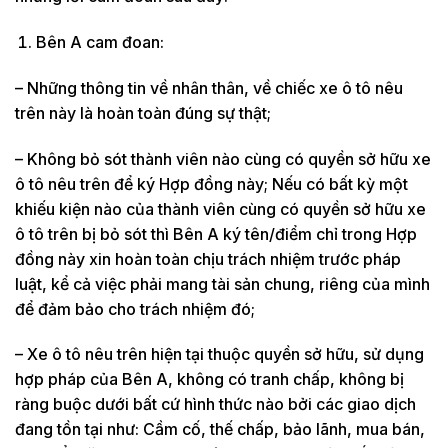
Bên A cam đoan:
– Những thông tin về nhân thân, về chiếc xe ô tô nêu
trên này là hoàn toàn đúng sự thật;
– Không bỏ sót thành viên nào cùng có quyền sở hữu xe
ô tô nêu trên để ký Hợp đồng này; Nếu có bất kỳ một
khiếu kiện nào của thành viên cùng có quyền sở hữu xe
ô tô trên bị bỏ sót thì Bên A ký tên/điểm chỉ trong Hợp
đồng này xin hoàn toàn chịu trách nhiệm trước pháp
luật, kể cả việc phải mang tài sản chung, riêng của mình
để đảm bảo cho trách nhiệm đó;
– Xe ô tô nêu trên hiện tại thuộc quyền sở hữu, sử dụng
hợp pháp của Bên A, không có tranh chấp, không bị
ràng buộc d­ưới bất cứ hình thức nào bởi các giao dịch
đang tồn tại như: Cầm cố, thế chấp, bảo lãnh, mua bán,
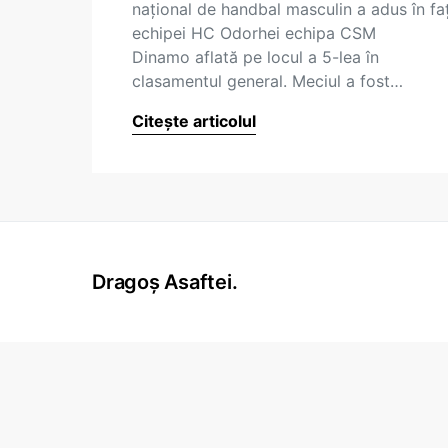
național de handbal masculin a adus în fa
echipei HC Odorhei echipa CSM
Dinamo aflată pe locul a 5-lea în
clasamentul general. Meciul a fost…
Citește articolul
Dragoș Asaftei.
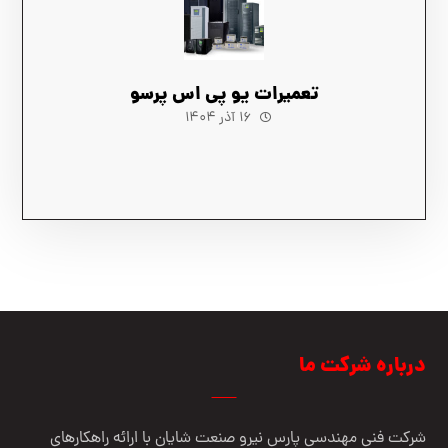
تعمیرات یو پی اس پرسو
۱۶ آذر ۱۴۰۴
درباره شرکت ما
شرکت فنی مهندسي پارس نيرو صنعت شایان با ارائه راهکارهای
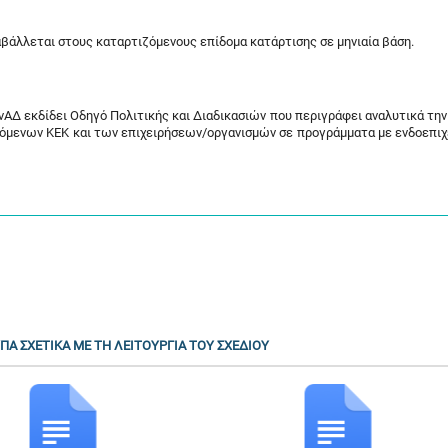
βάλλεται στους καταρτιζόμενους επίδομα κατάρτισης σε μηνιαία βάση.
ΑΔ εκδίδει Οδηγό Πολιτικής και Διαδικασιών που περιγράφει αναλυτικά την 
λόμενων ΚΕΚ και των επιχειρήσεων/οργανισμών σε προγράμματα με ενδοεπιχ
ΠΑ ΣΧΕΤΙΚΑ ΜΕ ΤΗ ΛΕΙΤΟΥΡΓΙΑ ΤΟΥ ΣΧΕΔΙΟΥ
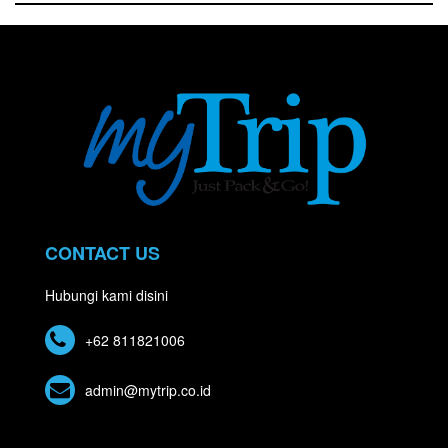
CONTACT US
Hubungi kami disini
+62 811821006
admin@mytrip.co.id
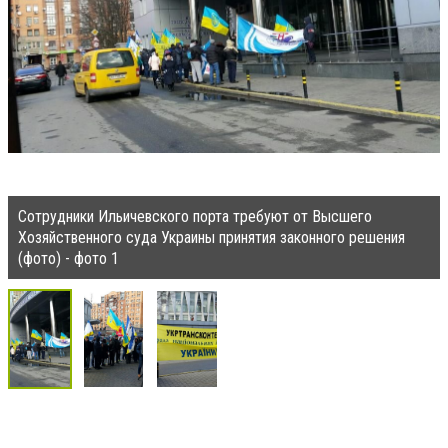
Сотрудники Ильичевского порта требуют от Высшего
Хозяйственного суда Украины принятия законного решения
(фото) - фото 1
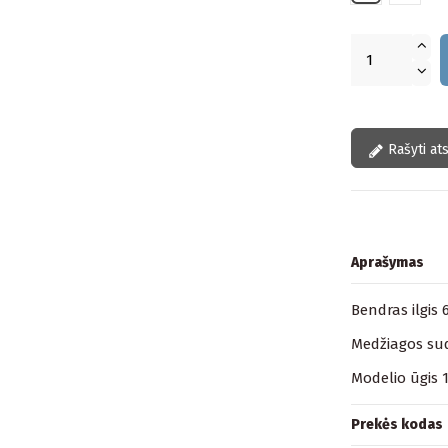
Rašyti at
Aprašymas
Bendras ilgis 
Medžiagos sudė
Modelio ūgis 
Prekės kodas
★ ★ ★ ★
> [TASK BRIEF] In the data, how many lines hold the word "nhiệm"? State that number alone.

> [OUTPUT FOR THIS EXERCISE] 2